The fastest speed I’ve seen from my cable modem is 138K/sec. What this translates to in the real world is downloading Netscape Communicator 4.7, a 13.3M file in about a minute and a half. See Figure 1. For comparison, a common download time for a dial-up modem is about an hour and 15 minutes. Even with all of this speed, people whose primary Internet activity is sending and receiving email won’t see much of a speed improvement. With something as simple as email, there’s just not much of a perceptible difference between waiting two seconds for a message to complete and waiting one second.

Another huge advantage cable modems have over dial-up modems is that cable modems are always connected to the Internet. When you want to check your email, a stock price or something else for which an Internet connection is required, all you have to do is open the appropriate application and what you want starts filling your screen. There’s no waiting for your modem to negotiate with your Internet service provider’s modem. Persistent connectivity by itself is enough reason to get a cable modem if cable Internet access is available in your area.

But cable modems, mine included, don’t always work as I’ve described. Sometimes my modem won’t communicate with the cable company. And sometimes when I am connected to the cable company, I can’t surf the Web. When service is out, it may be at a time when I definitely need it to work. Because of this, I keep a trusty little dial-up modem nearby.

I’ll offer you a tip that has caused my cable modem to function when I didn’t think it would before I learned this tip myself. The tip is to power cycle the cable modem. For me, this means unplugging the power to the mode, waiting for 10 seconds, then plugging the power back in. Sometimes it takes up to five cycles to get the cable modem to communicate with the cable company. I’ve only experienced one instance where the power cycling the cable modem didn’t make it communicate with cable company. I was out of cable-based Internet access for about four hours.

The power-cycling tip doesn’t solve the problem of sometimes being unable to surf the Web even when your connected. This is caused by the inability of the cable modem to communicate with the cable company’s domain name servers. The name server's job is to translate the names that you type in to their Internet protocol (IP) addresses. For instance, instead of typing “www.versiontracker.com,” you could type in 209.68.63.234. The only workaround for this problem is to know the actual IP address of the site you wish to visit.

How do you know what your favorite Web sites’ IP address are? Well, you have to look them up before you run into the problem.

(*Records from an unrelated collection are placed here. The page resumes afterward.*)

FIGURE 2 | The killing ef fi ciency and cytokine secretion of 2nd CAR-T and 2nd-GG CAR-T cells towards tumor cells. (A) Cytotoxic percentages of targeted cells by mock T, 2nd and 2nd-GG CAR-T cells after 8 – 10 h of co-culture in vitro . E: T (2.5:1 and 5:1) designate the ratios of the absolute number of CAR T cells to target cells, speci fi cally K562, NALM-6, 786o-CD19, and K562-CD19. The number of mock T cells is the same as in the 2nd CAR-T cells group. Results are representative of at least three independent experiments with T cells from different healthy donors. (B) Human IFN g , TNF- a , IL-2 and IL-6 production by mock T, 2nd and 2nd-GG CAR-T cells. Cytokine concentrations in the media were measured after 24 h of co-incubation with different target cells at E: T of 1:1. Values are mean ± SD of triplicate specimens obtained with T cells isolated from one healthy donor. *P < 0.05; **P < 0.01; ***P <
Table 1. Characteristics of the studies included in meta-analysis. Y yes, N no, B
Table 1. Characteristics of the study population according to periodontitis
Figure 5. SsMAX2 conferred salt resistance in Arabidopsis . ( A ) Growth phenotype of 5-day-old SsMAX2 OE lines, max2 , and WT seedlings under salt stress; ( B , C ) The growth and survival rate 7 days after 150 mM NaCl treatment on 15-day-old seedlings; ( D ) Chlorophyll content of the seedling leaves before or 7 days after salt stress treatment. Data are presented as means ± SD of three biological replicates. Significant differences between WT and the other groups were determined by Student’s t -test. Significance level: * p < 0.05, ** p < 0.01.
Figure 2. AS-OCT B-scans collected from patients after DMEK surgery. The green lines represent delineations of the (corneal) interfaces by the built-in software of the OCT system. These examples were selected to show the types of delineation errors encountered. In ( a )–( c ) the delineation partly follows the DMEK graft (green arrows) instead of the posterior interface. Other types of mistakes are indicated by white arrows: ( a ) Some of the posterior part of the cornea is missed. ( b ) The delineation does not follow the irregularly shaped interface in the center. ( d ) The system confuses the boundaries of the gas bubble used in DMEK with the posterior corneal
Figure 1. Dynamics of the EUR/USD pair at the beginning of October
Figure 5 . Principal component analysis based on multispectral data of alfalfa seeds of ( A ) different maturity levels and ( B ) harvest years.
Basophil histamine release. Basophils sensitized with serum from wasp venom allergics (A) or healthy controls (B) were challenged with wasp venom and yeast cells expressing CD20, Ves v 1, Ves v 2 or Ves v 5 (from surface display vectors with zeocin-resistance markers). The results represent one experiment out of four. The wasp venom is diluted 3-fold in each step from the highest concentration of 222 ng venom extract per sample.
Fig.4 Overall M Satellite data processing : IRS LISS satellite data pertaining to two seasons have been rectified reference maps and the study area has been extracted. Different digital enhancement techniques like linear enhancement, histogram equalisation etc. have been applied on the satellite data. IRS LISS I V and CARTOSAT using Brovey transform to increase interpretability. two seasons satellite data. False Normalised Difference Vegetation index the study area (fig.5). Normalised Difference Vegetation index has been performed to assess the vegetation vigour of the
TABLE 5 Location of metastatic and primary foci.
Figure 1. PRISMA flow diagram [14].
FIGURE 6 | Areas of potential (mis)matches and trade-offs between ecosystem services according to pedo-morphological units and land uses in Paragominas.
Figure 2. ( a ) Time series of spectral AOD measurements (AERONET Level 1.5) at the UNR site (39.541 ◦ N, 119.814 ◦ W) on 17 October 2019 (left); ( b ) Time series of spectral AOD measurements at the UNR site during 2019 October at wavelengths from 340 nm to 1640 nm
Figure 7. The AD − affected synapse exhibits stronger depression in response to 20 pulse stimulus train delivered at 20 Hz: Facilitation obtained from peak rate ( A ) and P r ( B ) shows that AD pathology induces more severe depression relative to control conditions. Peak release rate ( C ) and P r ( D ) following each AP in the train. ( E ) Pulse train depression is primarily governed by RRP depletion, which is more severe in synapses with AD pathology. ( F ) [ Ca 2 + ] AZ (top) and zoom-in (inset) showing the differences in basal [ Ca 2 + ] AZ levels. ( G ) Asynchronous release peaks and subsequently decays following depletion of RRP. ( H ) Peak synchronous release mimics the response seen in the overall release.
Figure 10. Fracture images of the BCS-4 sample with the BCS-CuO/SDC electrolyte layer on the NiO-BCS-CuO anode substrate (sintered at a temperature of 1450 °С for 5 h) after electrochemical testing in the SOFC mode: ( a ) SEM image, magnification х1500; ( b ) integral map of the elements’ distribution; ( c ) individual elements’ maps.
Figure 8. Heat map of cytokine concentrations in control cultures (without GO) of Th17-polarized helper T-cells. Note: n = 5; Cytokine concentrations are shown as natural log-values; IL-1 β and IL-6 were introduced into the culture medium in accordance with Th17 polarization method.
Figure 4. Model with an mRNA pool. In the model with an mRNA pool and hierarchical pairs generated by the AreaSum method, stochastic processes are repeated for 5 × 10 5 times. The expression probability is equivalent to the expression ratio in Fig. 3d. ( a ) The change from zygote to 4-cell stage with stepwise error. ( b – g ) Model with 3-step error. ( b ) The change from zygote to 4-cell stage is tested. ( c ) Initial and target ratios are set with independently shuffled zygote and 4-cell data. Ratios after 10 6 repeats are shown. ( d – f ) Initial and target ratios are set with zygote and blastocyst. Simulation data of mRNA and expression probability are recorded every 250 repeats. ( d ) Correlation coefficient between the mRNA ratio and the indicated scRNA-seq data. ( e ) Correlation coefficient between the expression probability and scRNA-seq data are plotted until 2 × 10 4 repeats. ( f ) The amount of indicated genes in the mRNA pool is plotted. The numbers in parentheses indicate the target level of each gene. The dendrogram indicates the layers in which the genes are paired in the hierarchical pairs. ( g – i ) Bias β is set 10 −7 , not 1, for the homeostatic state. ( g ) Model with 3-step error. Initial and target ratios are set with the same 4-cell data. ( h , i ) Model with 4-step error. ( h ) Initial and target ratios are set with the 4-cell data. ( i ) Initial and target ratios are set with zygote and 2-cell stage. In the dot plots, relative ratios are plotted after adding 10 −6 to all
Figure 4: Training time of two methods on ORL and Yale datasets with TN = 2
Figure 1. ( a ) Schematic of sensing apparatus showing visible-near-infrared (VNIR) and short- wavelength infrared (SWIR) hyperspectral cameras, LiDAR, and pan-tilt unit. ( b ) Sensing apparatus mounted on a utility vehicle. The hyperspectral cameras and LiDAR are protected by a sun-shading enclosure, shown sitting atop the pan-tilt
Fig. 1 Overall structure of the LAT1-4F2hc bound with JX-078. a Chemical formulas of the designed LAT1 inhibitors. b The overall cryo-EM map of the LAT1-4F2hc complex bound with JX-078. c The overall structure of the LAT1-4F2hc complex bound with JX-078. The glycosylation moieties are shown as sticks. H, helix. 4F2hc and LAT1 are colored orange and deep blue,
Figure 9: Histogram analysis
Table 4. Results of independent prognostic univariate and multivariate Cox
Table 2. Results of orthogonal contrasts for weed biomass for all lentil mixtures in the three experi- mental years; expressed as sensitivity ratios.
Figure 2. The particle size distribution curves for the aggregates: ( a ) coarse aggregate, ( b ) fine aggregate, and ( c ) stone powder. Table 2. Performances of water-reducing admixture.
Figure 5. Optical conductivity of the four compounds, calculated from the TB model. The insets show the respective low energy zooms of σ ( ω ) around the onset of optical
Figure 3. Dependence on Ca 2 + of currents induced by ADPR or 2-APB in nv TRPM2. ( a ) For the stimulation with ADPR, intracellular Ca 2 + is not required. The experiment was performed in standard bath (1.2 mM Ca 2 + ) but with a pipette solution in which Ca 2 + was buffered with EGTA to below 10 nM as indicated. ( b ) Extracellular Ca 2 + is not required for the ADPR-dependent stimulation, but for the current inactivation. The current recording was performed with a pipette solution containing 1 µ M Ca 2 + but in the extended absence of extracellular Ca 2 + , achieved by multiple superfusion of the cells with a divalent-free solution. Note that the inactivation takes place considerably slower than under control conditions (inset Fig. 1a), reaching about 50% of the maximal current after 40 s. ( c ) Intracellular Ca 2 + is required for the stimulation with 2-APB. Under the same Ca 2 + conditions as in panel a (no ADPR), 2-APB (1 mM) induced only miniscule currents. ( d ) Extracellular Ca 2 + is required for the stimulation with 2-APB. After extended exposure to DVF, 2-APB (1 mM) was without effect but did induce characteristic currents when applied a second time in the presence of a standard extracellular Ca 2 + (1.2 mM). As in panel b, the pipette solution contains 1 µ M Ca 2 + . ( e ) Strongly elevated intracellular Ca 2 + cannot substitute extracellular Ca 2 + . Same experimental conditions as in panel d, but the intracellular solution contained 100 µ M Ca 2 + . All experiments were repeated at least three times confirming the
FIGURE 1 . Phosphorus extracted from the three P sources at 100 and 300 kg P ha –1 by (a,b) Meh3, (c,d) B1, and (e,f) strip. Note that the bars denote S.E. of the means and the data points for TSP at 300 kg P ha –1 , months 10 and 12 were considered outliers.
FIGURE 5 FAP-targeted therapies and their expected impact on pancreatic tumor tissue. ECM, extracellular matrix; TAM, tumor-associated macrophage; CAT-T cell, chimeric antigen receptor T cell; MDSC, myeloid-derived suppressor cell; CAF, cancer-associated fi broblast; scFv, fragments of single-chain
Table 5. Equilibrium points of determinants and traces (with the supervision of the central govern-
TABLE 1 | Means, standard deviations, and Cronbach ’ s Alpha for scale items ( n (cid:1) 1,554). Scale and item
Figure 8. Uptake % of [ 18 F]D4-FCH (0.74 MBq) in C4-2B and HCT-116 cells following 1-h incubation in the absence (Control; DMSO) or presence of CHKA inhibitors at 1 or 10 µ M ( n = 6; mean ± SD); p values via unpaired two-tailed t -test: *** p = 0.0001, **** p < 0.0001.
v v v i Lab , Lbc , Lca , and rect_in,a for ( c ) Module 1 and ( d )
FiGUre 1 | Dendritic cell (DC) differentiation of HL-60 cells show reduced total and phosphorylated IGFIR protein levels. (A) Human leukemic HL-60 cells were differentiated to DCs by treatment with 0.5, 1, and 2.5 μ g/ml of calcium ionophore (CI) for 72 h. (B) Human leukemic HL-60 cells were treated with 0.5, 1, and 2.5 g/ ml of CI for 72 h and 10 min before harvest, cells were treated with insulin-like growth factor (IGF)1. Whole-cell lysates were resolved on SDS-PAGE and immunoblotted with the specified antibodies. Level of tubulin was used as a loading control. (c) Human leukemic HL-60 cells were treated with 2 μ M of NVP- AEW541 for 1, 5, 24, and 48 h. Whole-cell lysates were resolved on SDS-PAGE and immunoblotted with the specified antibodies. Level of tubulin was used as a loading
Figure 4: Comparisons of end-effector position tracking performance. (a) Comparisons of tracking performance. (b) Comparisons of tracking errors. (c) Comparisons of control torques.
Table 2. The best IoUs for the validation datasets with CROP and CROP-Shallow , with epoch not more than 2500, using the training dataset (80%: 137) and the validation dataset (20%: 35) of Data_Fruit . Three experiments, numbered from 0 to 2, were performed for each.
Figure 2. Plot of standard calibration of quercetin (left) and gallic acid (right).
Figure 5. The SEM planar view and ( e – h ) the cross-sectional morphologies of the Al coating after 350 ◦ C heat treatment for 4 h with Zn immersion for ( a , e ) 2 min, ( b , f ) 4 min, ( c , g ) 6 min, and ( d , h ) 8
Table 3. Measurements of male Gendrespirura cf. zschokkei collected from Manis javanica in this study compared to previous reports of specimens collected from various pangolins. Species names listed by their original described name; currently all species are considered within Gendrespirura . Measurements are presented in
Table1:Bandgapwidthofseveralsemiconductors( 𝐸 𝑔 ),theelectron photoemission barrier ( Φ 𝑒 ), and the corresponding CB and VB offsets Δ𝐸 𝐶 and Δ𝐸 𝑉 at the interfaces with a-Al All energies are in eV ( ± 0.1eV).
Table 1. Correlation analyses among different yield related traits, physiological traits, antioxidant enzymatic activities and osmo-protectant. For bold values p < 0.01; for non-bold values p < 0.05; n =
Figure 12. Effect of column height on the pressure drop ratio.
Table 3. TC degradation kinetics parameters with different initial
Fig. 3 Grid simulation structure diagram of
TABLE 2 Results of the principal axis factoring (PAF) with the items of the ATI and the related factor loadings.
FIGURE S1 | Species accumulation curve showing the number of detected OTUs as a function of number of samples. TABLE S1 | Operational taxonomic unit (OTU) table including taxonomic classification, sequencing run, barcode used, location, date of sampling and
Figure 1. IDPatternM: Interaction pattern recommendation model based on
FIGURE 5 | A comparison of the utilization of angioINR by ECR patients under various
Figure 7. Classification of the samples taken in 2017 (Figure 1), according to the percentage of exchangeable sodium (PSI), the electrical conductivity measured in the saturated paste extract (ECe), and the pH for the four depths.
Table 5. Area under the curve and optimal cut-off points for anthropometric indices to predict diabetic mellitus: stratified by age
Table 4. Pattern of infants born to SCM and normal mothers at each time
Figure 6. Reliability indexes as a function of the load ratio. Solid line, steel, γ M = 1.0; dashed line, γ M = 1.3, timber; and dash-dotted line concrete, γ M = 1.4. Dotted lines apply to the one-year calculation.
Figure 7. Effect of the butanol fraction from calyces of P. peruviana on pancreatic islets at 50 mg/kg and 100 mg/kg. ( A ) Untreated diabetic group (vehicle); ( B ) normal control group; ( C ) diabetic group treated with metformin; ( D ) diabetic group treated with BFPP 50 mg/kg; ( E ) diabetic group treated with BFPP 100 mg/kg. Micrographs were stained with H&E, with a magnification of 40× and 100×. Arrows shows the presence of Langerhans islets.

Otherwise, you’ll simply wait until your cable company can communicate with the domain name servers again (which could be anywhere from 2 minutes to several hours). You can find the IP address for a specific site by using a ping or trace utility. For the Mac, WhatRoute is a good choice.

Having a cable modem adds $40 to my monthly cable bill. Comcast@Home, the cable provider for my friend Jefferson, bills its customers on their credit cards each month. The monthly fee includes the cable modem, Internet access (which means you aren’t required to have another provider such as MindSpring or AOL), three email accounts, 10M of Web space and toll-free 24/7 technical support.